**Work instructions**:
(1) Translate this sentence from the tractor simulation text below into Spanish: "However, these field test methods are time consuming and costly with seasonal restrictions."
(2) List each speed range simulated in the tractor simulation text below, along with the kind of travel or work it represents.

**Source extract**:

The rural labor force has gradually been decreasing due to the decrement of the farm population and the increment of the aging population. To solve these problems, it is necessary to develop and study autonomous agricultural machinery. Therefore, analyzing the dynamic behavior of vehicles in an autonomous agricultural environment is important. Until now, most studies on agricultural machinery, especially on ground vehicle dynamics, have been done by field tests. However, these field test methods are time consuming and costly with seasonal restrictions. A research method that can replace existing field test methods by using simulations is needed. In this study, we did basic research analyzing the effect of the travelling speed of a tractor on tire slip using simulation software. A tractor simulation model was developed based on field conditions following a straight path. The simulation was done for three ranges of speed: 20 - 30 km/h (considered the normal travelling speed range), 6 - 8 km/h (considered the plow tillage speed range) and 2 - 4 km/h (considered the rotary tillage speed range). The results of the simulation show that the slip ratio and slip angle values tended to increase as the traveling speed range of the tractor decreased. From the simulation results, it can be concluded that at low tractor speeds, it becomes more difficult to control the vehicle path. In future research, simulations will be done with various work environments such as a curved path as well as with various friction coefficient conditions, and the simulation results will be experimentally verified by applying them to an agricultural tractor.

**Data shown**:
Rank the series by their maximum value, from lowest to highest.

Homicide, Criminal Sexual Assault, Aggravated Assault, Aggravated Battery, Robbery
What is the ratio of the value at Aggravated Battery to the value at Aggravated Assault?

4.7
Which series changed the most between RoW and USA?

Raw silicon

...

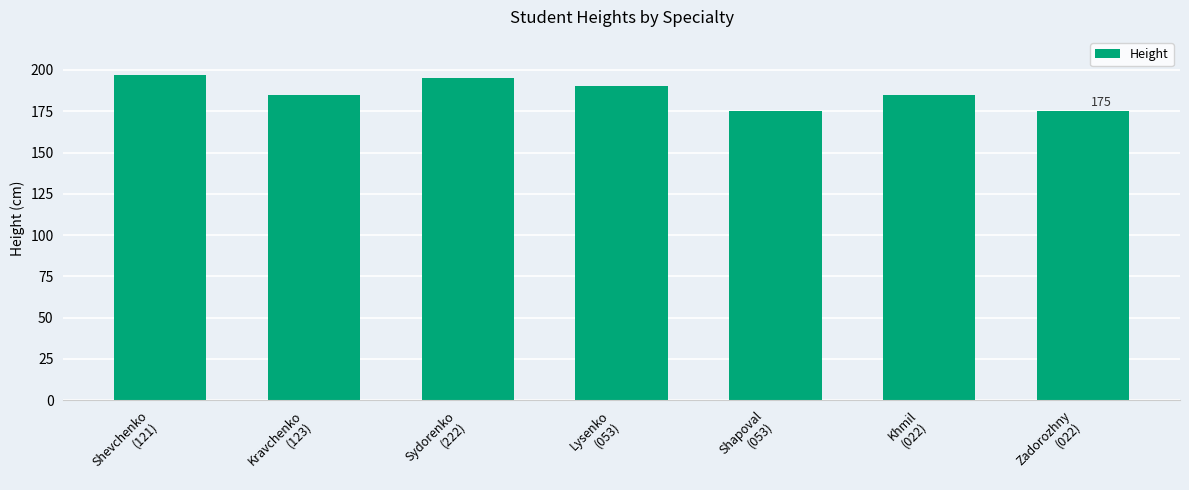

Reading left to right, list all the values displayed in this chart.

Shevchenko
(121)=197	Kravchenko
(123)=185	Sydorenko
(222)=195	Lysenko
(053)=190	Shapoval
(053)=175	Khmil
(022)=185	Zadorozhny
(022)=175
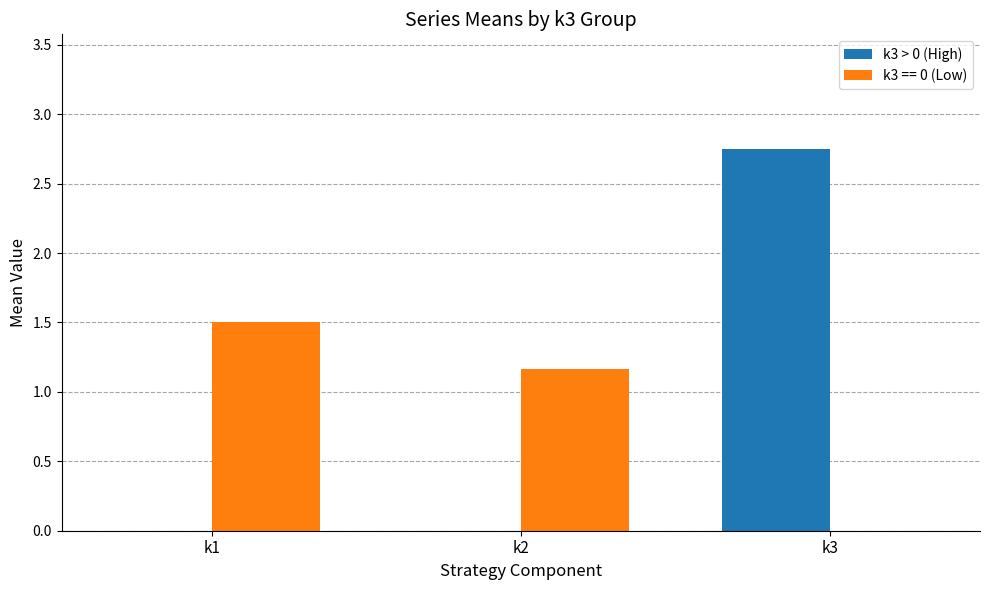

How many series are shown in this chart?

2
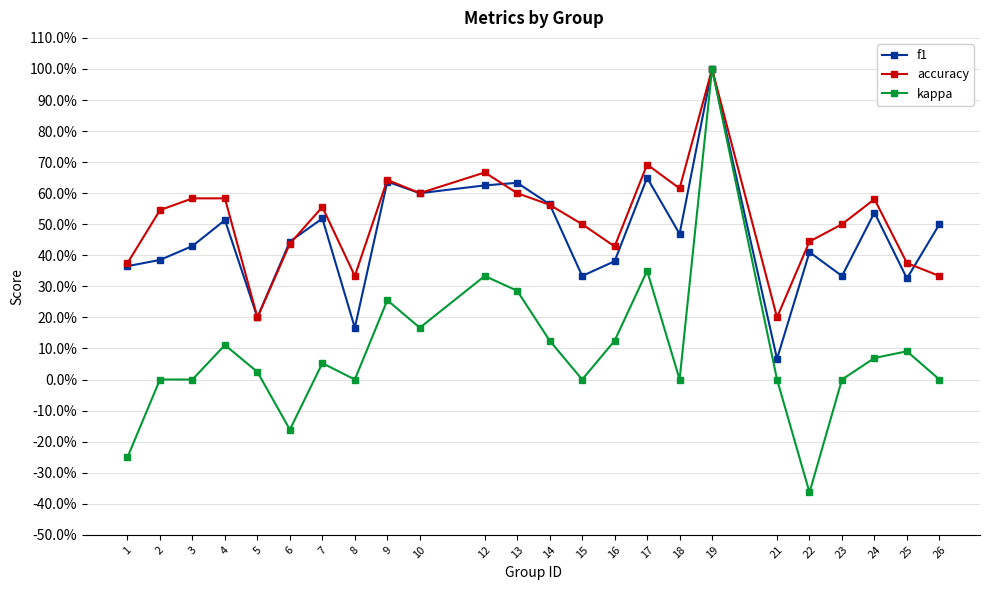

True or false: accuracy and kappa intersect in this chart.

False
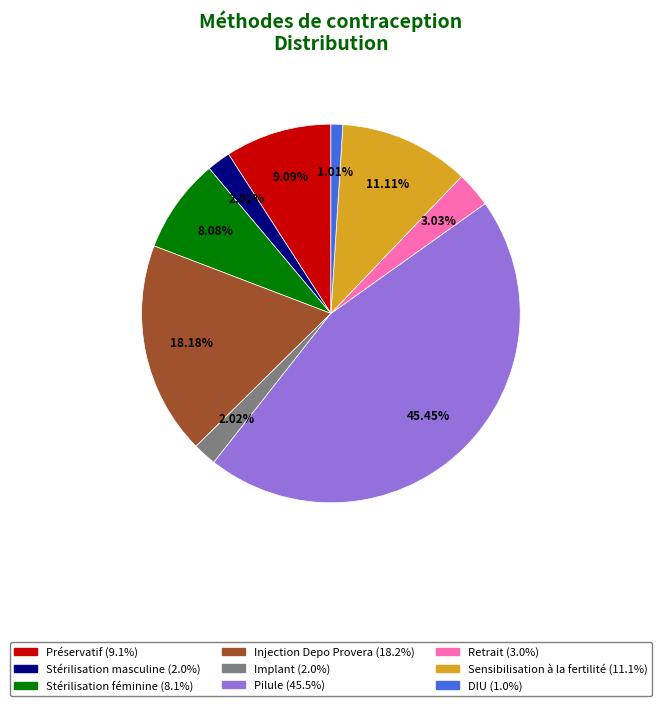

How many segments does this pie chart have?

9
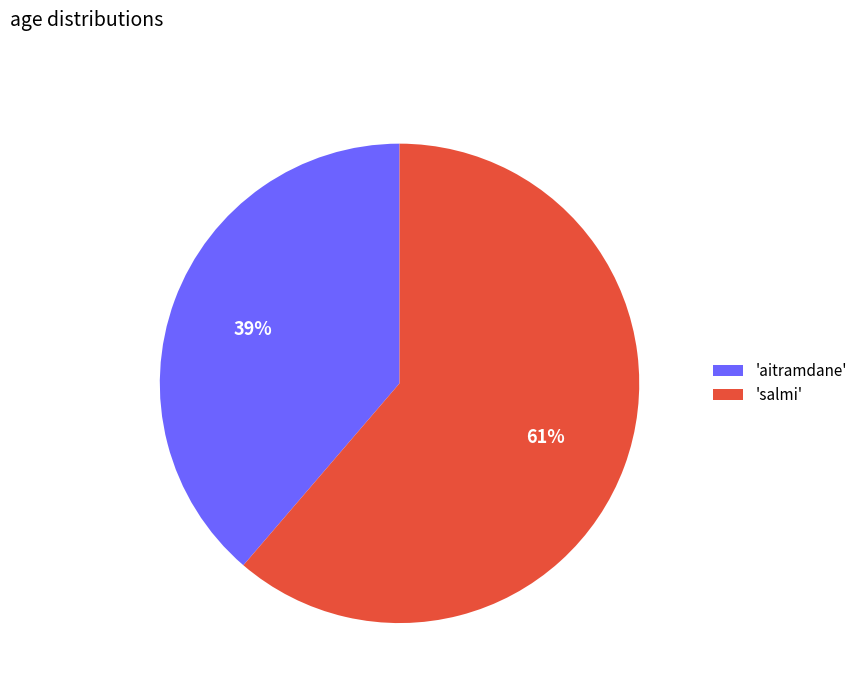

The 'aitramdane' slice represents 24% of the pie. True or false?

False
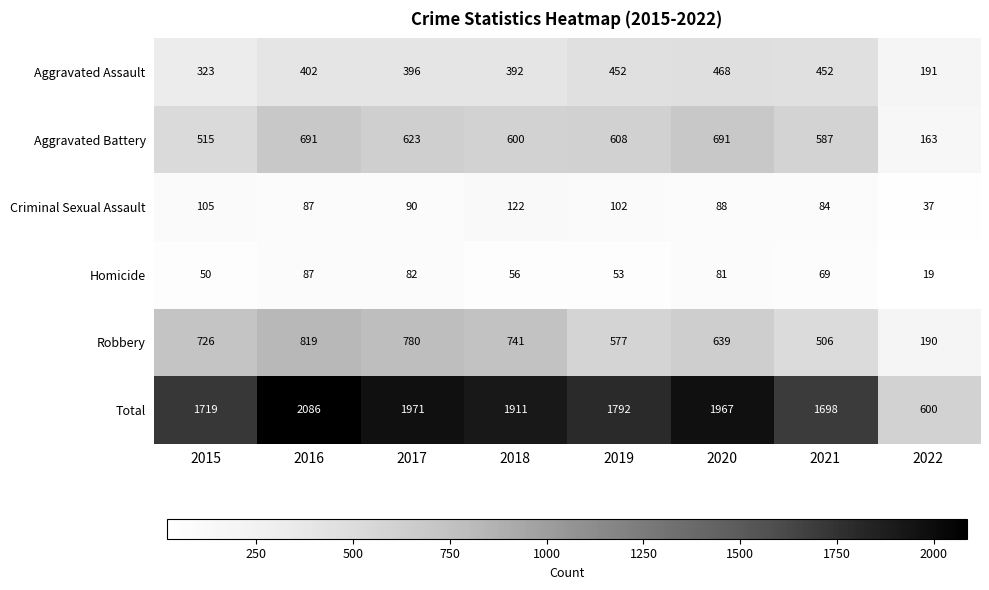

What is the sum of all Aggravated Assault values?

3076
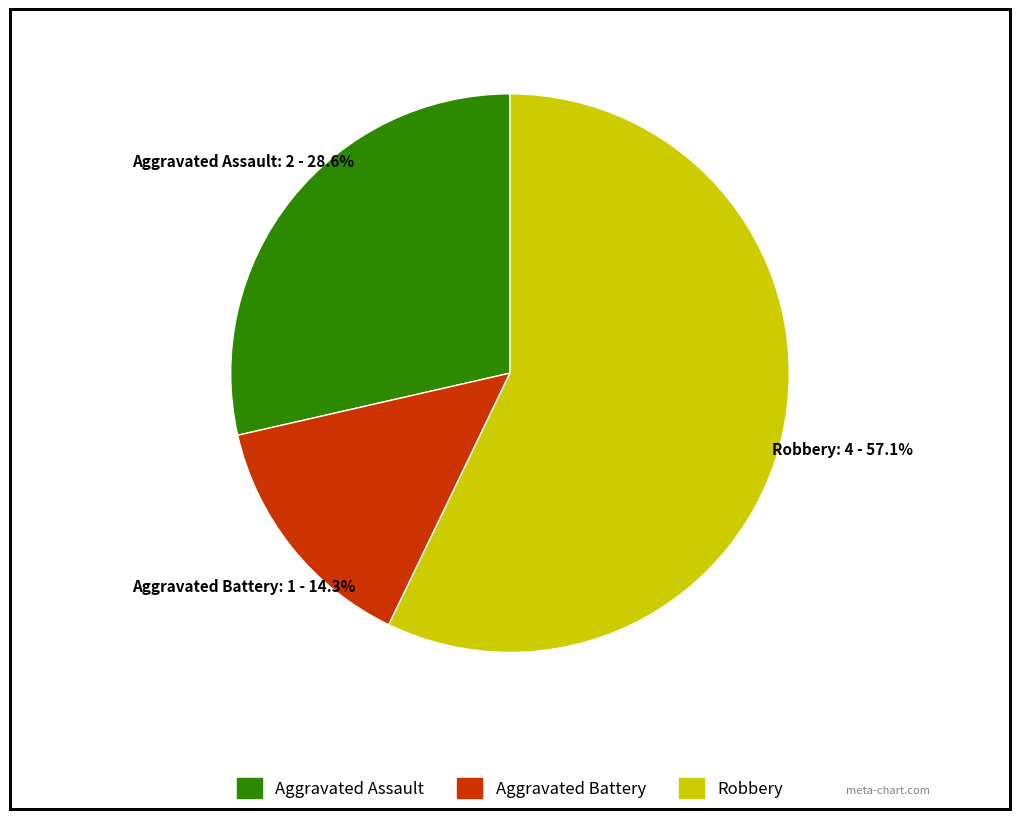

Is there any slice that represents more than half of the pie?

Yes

**Task responses**:
(1) Sin embargo, estos métodos de prueba de campo requieren mucho tiempo y son costosos, con restricciones estacionales.

(2)
- 20 - 30 km/h: normal travelling speed range
- 6 - 8 km/h: plow tillage speed range
- 2 - 4 km/h: rotary tillage speed range